- [WORK ITEM]:
How many lines of the items below contain the string "space", matching case exactly? Reply with the number alone.
++++ RECORDS SUPPLIED
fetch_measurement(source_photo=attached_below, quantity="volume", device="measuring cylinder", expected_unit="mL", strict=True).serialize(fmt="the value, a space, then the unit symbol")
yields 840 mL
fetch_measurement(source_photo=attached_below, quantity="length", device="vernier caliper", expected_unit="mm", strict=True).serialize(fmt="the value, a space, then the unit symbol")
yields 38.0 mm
++++++++
++++ RECORDS SUPPLIED
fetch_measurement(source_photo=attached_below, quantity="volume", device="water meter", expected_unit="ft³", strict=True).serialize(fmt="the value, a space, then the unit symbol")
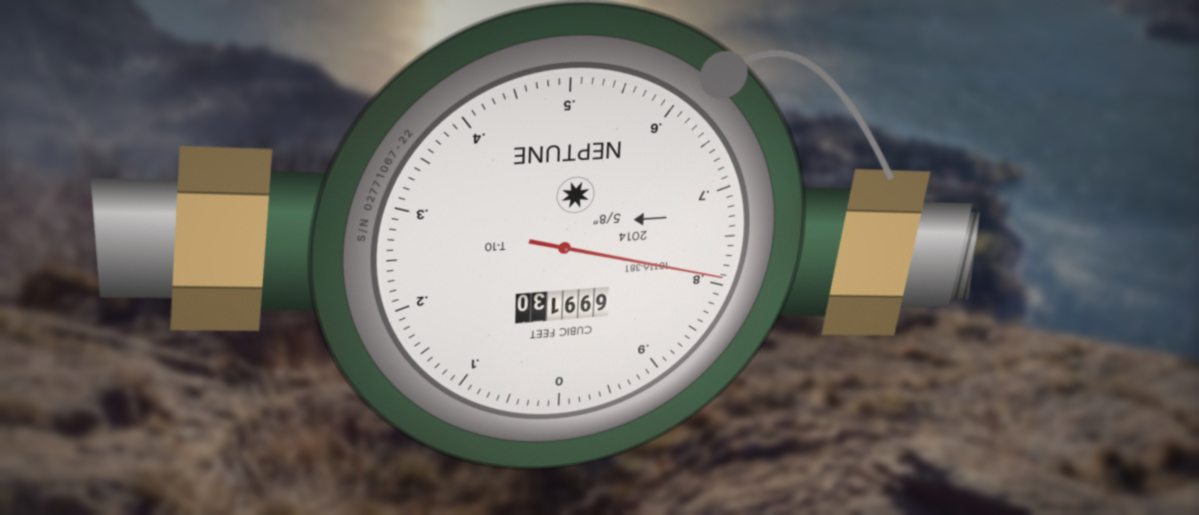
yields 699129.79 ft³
++++++++
- [ANSWER BELOW]:
3